TBG is still dealing with surgical recovery.  He hurts.  His pills are a cornucopia of analgesics and anti-inflammatories and blood thinners.  Some are twice a day.  Some are thrice.  Some are every 6 hours (although they can go to 4 if the need is intense).  Some cannot be taken at the same time as the others.  My small yellow legal pad is a mass and a mess of notes and reminders - next, taken, not before.

Sometimes he takes the pills in the middle of the night and doesn't wake me to record the dosage.  Sometimes I leave a pill on his nightstand, to be taken after x o'clock, without the need to get me out of bed to struggle with the child-proof (adults with arthritis in their hands-proof) bottles.  Both scenarios require a modicum of awareness.  Usually, he manages to remember the when.... usually.

Yesterday was pain filled.  Weaned off the day-time oxycodone, the lesser medications were not having any effect at all on the aches and the ouches and the swelling and the it hurts, dammit.  He wasn't hungry then he was starving then he was nauseous.  The pain moved around, from his knee to his ankle to his Achilles tendon to the surgical site itself.  Nothing helped.  We tried ice and gentle rubbing and  brisk calf massage for the cramps which are a new addition to the scene.

Nothing helped.

With old Law'n Orders on as background noise, the night wore on.  I tended and consoled and rubbed.  I kept track of what went into his mouth at what time.  I counted the remaining pills and wondered how we were going to get through the remainder of his recovery as the medications ran out.

What I didn't do was write a blog post.

I apologize.  I had a great idea, and spent some time driving the neighborhood for photos to flesh out the prose.  You'll see it tomorrow.  For now, with this apology written, I'm going to try to nap.

Caregiving is exhausting.


  1. My husband has done plenty of care giving for me throughout my surgical history.. He's good at it. that's a good thing because there will be more.
    During this time of recovery, that's your life.
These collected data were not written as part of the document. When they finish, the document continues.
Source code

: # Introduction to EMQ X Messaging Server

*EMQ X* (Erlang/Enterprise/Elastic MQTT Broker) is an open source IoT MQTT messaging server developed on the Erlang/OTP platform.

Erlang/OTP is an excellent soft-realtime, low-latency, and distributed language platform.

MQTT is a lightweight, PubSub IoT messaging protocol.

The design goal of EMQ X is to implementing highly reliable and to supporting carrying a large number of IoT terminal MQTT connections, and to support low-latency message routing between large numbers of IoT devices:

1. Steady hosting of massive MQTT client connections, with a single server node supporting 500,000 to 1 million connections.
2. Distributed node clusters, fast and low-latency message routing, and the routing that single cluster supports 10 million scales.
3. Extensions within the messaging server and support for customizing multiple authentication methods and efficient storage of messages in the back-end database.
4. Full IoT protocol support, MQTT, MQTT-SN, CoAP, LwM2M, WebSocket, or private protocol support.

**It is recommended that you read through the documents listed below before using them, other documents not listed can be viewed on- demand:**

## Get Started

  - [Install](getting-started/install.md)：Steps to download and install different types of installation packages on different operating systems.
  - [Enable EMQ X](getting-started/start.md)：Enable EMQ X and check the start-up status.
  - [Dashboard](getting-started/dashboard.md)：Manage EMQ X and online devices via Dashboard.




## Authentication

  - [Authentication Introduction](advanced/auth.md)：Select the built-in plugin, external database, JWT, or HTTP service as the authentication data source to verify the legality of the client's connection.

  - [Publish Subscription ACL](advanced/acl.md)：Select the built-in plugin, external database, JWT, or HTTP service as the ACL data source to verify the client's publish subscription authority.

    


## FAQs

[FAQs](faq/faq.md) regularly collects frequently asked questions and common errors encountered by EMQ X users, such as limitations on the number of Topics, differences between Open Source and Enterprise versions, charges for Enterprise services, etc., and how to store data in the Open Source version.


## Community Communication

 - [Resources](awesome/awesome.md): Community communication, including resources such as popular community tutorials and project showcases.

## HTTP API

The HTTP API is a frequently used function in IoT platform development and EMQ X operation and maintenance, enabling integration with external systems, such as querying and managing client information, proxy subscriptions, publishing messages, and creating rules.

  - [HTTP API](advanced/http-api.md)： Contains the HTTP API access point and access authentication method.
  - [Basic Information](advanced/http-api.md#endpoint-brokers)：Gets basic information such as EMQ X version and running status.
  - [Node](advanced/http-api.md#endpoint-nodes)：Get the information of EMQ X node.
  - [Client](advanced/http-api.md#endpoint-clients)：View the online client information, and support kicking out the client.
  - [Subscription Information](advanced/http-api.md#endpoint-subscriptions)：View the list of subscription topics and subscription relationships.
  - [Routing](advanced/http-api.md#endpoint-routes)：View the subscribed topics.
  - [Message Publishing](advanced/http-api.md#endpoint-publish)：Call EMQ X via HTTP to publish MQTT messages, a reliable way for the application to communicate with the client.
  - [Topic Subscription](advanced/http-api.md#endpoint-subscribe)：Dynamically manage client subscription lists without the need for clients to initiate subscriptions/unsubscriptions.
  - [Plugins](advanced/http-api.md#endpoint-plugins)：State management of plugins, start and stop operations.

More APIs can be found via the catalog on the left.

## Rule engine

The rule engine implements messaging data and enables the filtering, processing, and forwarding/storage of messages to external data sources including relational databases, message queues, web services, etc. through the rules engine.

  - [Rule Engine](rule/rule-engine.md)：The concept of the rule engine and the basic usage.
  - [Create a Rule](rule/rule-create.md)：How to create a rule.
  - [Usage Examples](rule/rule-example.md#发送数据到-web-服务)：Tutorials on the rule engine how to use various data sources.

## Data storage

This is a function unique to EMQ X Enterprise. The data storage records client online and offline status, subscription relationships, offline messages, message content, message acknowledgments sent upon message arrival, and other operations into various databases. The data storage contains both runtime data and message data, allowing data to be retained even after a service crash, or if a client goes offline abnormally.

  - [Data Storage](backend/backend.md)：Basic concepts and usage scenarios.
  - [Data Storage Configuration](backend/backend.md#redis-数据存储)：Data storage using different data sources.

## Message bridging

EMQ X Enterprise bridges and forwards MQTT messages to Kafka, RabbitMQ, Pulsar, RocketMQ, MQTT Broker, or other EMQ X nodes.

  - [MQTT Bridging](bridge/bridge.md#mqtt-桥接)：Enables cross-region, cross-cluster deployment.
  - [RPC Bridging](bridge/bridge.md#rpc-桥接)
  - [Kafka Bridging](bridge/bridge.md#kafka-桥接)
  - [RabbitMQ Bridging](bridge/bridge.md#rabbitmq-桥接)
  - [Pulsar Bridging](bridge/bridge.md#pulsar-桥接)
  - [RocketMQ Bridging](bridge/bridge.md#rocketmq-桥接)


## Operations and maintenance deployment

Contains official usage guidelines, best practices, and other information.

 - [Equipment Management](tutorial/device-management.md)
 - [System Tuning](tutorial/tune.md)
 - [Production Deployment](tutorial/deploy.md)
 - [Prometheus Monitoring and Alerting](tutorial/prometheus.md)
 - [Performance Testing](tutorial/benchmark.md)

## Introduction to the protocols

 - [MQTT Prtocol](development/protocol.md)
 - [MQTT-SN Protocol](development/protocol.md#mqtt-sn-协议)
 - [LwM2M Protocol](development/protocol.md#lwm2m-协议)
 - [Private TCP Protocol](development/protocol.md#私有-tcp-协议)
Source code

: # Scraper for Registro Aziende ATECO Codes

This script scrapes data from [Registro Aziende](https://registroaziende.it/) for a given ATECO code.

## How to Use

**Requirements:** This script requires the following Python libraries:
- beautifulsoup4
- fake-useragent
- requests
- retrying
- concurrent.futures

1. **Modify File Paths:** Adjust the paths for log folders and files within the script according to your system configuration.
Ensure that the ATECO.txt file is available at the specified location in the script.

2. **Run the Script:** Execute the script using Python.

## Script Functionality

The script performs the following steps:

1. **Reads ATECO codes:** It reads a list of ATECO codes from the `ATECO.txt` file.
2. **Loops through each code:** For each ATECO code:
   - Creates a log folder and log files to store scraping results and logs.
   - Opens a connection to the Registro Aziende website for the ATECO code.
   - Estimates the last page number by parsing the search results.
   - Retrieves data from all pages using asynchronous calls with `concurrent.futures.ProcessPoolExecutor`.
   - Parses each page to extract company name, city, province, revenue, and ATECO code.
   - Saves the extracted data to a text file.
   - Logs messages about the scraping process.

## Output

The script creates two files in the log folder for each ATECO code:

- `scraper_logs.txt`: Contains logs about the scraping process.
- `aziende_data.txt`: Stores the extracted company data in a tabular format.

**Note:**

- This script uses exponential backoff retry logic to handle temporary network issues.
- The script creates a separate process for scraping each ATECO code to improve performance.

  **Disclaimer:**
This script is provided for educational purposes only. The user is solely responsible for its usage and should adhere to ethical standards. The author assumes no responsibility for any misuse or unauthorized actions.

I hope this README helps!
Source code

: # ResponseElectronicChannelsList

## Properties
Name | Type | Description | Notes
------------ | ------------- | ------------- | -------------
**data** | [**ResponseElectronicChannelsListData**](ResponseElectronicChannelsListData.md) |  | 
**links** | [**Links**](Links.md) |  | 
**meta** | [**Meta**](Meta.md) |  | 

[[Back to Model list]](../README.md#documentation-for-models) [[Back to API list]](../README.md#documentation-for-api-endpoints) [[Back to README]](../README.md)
Everything else comes second.

    1. And I don't mind. It's good to focus on the one you love. I just wish I were able to help more. It's more rewarding when the caring works!

  2. Oh, poor thing. My wishes for the both of you is a good night's sleep tonight.

  3. I'm sorry to hear TBG is having such a rough time. Yes, it does overflow onto you, no matter how good the patient is. Terry has always been so good when sick, sort of like a wounded animal who crawls off and stays put until he feels well, but when he had open heart surgery, that was not the case. He didn't complain but he needed help with EVERYTHING. I was worn out because I was also doing all of the household chores, many of which he normally handled. I hear you, it's hard, and I hope it won't last much longer and you will both be handling your own affairs.

    1. Sympathy is what I wanted and sympathy (empathy!) is what I got. TBG recognizes the situation and tries hard to not be a burden but it's unavoidable. Good thing I like him!